## Short task A
In the December film listing, who voices Lady Tottington in the Wallace and Gromit movie?
## Short task B
Pick up the December film listing and Wallace and Gromit review after its last sentence and keep writing.

## Document excerpt
-- -- --

December at the Kenworthy Performing Arts Centre . . .

2046 (R)
December 2
7:00 PM
December 3 & 4
4:00 & 7:00 PM

Junebug (R)
December 9
7:00 PM
December 10 & 11
4:15 & 7:00 PM

Serenity (PG-13)
December 16
7:00 PM
December 17 & 18
4:15 & 7:00 PM

Coming in January: The Squid & the Whale, Paradise Now, Oliver Twist

Check KPAC¹s web site for dates & times. http://www.kenworthy.org

Regular Movie prices:  $5 adult, $2 child 12 or younger
KFS passes accepted year-round for Sunday movies!
* * *

This week¹s review-

Wallace and Gromit: The Curse of the Were-Rabbit

Animated comedy
Directed by Steve Box and Nick Park.

With the voices of:
Wallace: Peter Sallis
Lord Victor Quartermaine: Ralph Fiennes
Lady Tottington: Helena Bonham Carter
PC Mackintosh: Peter Kay
Mrs. Mulch: Liz Smith
Rev. Clement Hedges: Nicholas Smith

Running Time 1 hour, 25 minutes
Advisory: While this film is rated G, it is definitely a hard G. There are a
few vegetable-related sexual innuendos. And although you can't see his
naughty bits, the dog doesn't wear pants -- which is especially strange
because he does wear a hat!

-- -- --

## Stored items
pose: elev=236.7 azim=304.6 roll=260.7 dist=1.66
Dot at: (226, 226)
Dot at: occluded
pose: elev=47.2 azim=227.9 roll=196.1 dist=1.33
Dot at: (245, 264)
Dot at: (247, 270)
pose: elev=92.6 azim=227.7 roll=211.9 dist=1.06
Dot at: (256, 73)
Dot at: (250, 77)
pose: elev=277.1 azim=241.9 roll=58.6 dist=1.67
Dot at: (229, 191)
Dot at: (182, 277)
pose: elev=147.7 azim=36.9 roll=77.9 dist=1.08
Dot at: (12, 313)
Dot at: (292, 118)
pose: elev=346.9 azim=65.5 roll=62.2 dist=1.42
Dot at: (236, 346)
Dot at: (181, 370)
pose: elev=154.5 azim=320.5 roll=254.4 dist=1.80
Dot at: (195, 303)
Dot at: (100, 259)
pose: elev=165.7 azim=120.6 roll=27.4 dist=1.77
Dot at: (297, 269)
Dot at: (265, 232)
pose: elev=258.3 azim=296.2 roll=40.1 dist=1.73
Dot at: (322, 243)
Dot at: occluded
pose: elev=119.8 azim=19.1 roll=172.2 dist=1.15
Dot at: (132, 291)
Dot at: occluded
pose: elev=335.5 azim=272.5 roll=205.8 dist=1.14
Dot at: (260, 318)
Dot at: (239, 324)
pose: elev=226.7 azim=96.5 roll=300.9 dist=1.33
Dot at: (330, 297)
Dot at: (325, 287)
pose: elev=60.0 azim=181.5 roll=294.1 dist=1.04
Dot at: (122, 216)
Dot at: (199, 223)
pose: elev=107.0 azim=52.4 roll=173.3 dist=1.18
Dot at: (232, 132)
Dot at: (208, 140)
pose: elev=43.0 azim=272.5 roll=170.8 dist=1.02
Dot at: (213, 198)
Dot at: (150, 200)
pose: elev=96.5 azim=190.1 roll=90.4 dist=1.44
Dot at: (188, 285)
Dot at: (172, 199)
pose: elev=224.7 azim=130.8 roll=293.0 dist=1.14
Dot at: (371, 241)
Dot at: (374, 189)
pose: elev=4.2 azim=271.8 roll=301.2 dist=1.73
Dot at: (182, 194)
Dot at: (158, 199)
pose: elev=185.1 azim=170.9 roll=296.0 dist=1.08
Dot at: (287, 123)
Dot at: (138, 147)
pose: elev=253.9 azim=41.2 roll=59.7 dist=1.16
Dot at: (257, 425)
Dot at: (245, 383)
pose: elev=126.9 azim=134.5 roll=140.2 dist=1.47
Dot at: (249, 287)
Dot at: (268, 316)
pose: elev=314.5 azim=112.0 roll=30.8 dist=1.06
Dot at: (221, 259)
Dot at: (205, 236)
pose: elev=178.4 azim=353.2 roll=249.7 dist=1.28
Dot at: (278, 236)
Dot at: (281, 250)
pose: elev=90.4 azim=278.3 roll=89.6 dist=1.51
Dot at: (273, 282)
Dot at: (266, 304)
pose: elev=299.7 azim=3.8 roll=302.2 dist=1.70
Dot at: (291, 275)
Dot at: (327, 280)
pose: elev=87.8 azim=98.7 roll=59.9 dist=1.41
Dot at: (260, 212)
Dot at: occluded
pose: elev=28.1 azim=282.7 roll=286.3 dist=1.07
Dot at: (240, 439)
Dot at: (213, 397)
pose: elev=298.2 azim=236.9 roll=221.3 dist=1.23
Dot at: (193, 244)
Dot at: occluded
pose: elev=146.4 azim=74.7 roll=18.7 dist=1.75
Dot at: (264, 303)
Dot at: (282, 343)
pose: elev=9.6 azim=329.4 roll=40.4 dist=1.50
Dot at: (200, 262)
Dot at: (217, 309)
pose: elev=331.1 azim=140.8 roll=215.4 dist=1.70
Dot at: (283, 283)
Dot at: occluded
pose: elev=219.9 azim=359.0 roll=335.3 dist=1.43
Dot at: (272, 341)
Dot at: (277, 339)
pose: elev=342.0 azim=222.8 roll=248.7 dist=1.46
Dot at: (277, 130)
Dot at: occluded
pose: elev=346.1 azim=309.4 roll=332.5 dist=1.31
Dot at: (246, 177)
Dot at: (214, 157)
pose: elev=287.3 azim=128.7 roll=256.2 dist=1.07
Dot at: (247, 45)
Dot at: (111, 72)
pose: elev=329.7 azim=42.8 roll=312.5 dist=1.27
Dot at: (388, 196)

-- -- --

## Exercise answer A
Helena Bonham Carter

## Exercise answer B
As reviewed by Roger Ebert writing for the Chicago Sun-Times

Wallace and Gromit are arguably the two most delightful characters in the
history of animation. Between the previous sentence and this one I paused
thoughtfully and stared into space and thought of all of the other animated
characters I have ever met, and I gave full points to Bugs Bunny and high
marks to Little Nemo and a fond nod to Goofy, and returned to the page
convinced that, yes, Wallace and Gromit are in a category of their own. To
know them is to enter a universe of boundless optimism, in which two
creatures who are perfectly suited to each other venture out every morning
to make the world into a safer place for the gentle, the good and the funny.

Wallace is an inventor. Gromit is a dog, although the traditional human-dog
relationship is reversed in that Gromit usually has to clean up Wallace's
messes. No, not those kinds of messes. They're not that kind of movie. In
three short subjects and now in their first feature, Wallace sails out
bravely to do great but reckless deeds, and Gromit takes the role of adult
guardian.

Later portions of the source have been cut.